§ DIRECTIONS: Would you retype, word for word, the line with "non-interacting proteins are" and every line after it through the end of the records below?

§ Stored items:
....
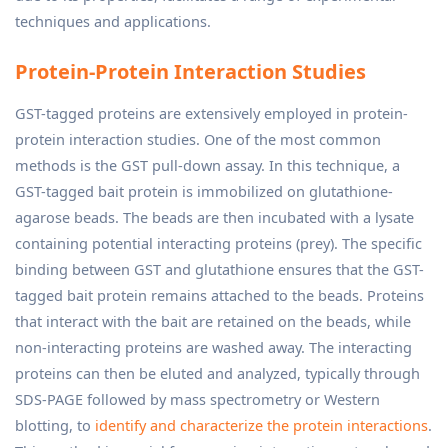
techniques and applications.
Protein-Protein Interaction Studies
GST-tagged proteins are extensively employed in protein-
protein interaction studies. One of the most common
methods is the GST pull-down assay. In this technique, a
GST-tagged bait protein is immobilized on glutathione-
agarose beads. The beads are then incubated with a lysate
containing potential interacting proteins (prey). The specific
binding between GST and glutathione ensures that the GST-
tagged bait protein remains attached to the beads. Proteins
that interact with the bait are retained on the beads, while
non-interacting proteins are washed away. The interacting
proteins can then be eluted and analyzed, typically through
SDS-PAGE followed by mass spectrometry or Western
blotting, to
identify and characterize the protein interactions
.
....
§ REPLY:
non-interacting proteins are washed away. The interacting
proteins can then be eluted and analyzed, typically through
SDS-PAGE followed by mass spectrometry or Western
blotting, to
identify and characterize the protein interactions
.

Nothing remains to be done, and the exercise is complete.